TELEVISION AND 'THE IDEOLOGY OF MASS CULTURE'

In the early 1980s, the Dutch cultural critic Ien Ang placed the following advertisement in Viva, a Dutch women's magazine: 'I like watching the TV serial Dallas, but often get odd reactions to it. Would anyone like to write and tell me why you like watching it too, or dislike it? I should like to assimilate these reactions in my university thesis. Please write to ... (1985: 10).

The context for Ang's research was the emergence of the American 'prime-time soap' Dallas as an international success (watched in over ninety countries) in the early 1980s. In the Netherlands, Dallas was regularly watched by 52 per cent of the population.

Following the advertisement, Ang received forty-two letters (thirty-nine from women or girls) from both lovers and haters of Dallas. These form the empirical basis of her study of the pleasure(s) of watching Dallas for its predominantly female audience. She is not concerned with pleasure understood as the satisfaction of an already pre-existent need, but 'the mechanisms by which pleasure is aroused' (9). Instead of the question 'what are the effects of pleasure?' she poses the question 'what is the mechanism of pleasure; how is it produced and how does it work?'

For Ang's letter-writers the pleasure or displeasures of Dallas are inextricably linked with questions of 'realism'. The extent to which a letter-writer finds the programme 'good' or 'bad' is determined by whether they find it 'realistic' (good) or 'unrealistic' (bad). Critical of both 'empiricist realism' (a text is considered realistic to the extent it adequately reflects that which exists outside itself) and 'classic realism' (Colin McCabe's (1974) claim that realism is an illusion created by the extent to which a text can successfully conceal its constructedness), Ang contends that Dallas is best understood as an example of what she calls 'emotional realism'. Accordingly, Dallas can be read on two levels: the level of denotation (the literal content of the programme, general storyline, character interactions, etc.) and the level of connotation (the associations and implications which resonate from the storyline and character interactions, etc.).

▶ _Human keypoint data_
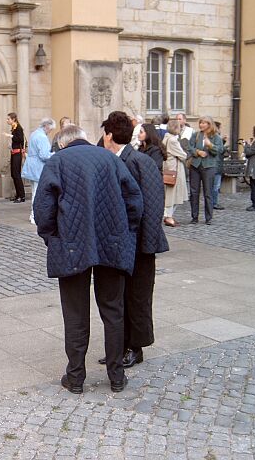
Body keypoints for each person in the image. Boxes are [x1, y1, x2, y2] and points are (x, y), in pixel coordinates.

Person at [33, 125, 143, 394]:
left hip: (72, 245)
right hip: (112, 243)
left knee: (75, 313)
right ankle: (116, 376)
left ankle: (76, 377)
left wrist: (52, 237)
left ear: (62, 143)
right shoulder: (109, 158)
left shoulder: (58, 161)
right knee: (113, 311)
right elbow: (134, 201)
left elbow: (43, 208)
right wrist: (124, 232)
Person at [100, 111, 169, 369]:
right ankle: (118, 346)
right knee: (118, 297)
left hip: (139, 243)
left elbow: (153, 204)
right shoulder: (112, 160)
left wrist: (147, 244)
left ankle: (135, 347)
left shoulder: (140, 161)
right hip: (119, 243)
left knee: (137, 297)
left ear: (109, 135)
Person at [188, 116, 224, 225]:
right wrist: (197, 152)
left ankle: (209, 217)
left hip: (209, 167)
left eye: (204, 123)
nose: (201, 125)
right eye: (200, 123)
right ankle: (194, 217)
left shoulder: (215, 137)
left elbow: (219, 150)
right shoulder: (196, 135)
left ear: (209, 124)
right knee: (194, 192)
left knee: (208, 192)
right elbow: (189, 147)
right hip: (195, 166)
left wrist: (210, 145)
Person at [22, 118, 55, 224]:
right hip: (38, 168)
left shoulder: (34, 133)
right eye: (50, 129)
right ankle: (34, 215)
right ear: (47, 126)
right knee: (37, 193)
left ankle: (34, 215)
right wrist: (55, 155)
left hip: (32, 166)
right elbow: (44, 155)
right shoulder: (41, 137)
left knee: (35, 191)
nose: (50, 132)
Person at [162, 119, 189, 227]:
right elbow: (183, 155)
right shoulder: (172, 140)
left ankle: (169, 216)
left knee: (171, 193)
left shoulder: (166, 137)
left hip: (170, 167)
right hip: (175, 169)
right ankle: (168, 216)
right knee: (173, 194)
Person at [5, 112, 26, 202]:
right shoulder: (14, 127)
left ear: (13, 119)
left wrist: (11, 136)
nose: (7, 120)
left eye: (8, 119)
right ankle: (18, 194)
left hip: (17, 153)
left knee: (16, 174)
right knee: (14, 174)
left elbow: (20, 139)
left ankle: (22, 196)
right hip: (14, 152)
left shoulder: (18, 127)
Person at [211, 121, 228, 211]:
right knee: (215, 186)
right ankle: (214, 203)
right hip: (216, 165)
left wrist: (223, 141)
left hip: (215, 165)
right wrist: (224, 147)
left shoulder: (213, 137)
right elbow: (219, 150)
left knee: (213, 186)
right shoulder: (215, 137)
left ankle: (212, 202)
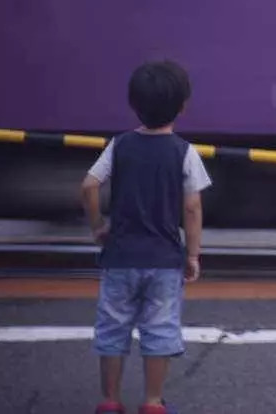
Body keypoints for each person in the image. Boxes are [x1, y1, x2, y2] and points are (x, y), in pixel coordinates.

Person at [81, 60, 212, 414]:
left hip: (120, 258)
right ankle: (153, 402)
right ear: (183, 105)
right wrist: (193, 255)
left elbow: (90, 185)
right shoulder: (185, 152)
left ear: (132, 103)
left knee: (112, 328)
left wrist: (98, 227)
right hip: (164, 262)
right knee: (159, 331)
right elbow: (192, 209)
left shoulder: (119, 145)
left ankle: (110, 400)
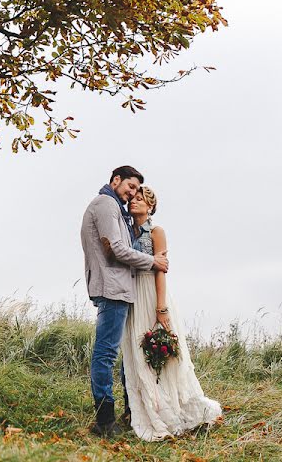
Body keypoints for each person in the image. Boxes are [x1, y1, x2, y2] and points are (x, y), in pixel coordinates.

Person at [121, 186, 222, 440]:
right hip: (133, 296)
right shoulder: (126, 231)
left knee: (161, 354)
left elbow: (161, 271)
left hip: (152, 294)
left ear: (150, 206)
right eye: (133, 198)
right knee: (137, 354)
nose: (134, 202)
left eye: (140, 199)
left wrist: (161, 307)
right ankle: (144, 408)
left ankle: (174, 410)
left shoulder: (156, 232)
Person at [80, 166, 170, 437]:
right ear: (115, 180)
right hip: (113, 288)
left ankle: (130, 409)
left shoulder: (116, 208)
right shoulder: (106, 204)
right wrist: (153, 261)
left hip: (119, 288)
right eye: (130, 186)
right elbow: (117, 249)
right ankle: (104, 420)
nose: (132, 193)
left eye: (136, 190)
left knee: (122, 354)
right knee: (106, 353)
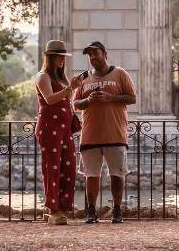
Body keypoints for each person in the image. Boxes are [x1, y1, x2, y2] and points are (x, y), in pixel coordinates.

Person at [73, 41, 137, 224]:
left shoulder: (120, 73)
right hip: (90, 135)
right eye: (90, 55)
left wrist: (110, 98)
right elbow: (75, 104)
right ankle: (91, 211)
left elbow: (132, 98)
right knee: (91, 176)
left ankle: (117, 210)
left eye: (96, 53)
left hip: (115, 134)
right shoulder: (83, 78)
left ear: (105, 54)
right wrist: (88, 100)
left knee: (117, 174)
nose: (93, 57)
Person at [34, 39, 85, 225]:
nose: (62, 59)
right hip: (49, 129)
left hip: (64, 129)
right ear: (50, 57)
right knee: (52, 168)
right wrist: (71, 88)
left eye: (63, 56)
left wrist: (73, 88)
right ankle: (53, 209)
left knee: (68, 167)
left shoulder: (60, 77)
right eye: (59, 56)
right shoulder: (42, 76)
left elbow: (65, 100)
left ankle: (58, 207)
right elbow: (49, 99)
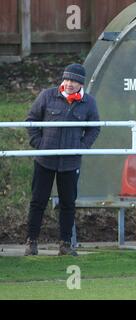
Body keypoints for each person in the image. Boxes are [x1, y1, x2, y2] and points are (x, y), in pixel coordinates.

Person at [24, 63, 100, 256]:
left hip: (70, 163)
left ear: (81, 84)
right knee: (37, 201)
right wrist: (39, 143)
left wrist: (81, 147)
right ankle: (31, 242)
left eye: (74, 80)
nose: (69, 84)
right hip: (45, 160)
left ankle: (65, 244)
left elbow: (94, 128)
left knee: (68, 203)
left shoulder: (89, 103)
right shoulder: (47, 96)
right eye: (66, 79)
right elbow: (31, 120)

▶ _What you will do_
1/ Duplicate the stretch of the passage on Ang's Dallas study from "In the early 1980s, the" through "of the population.".
2/ Answer these questions from the passage on Ang's Dallas study:
(a) In which magazine did Ang place her advertisement?
(b) What share of the population in the Netherlands regularly watched Dallas?
(c) How many letters did Ang receive after the advertisement?

▶ _Answers by task_
1/
In the early 1980s, the Dutch cultural critic Ien Ang placed the following advertisement in Viva, a Dutch women's magazine: 'I like watching the TV serial Dallas, but often get odd reactions to it. Would anyone like to write and tell me why you like watching it too, or dislike it? I should like to assimilate these reactions in my university thesis. Please write to ... (1985: 10).

The context for Ang's research was the emergence of the American 'prime-time soap' Dallas as an international success (watched in over ninety countries) in the early 1980s. In the Netherlands, Dallas was regularly watched by 52 per cent of the population.

2/
(a) Viva, a Dutch women's magazine
(b) 52 per cent
(c) Forty-two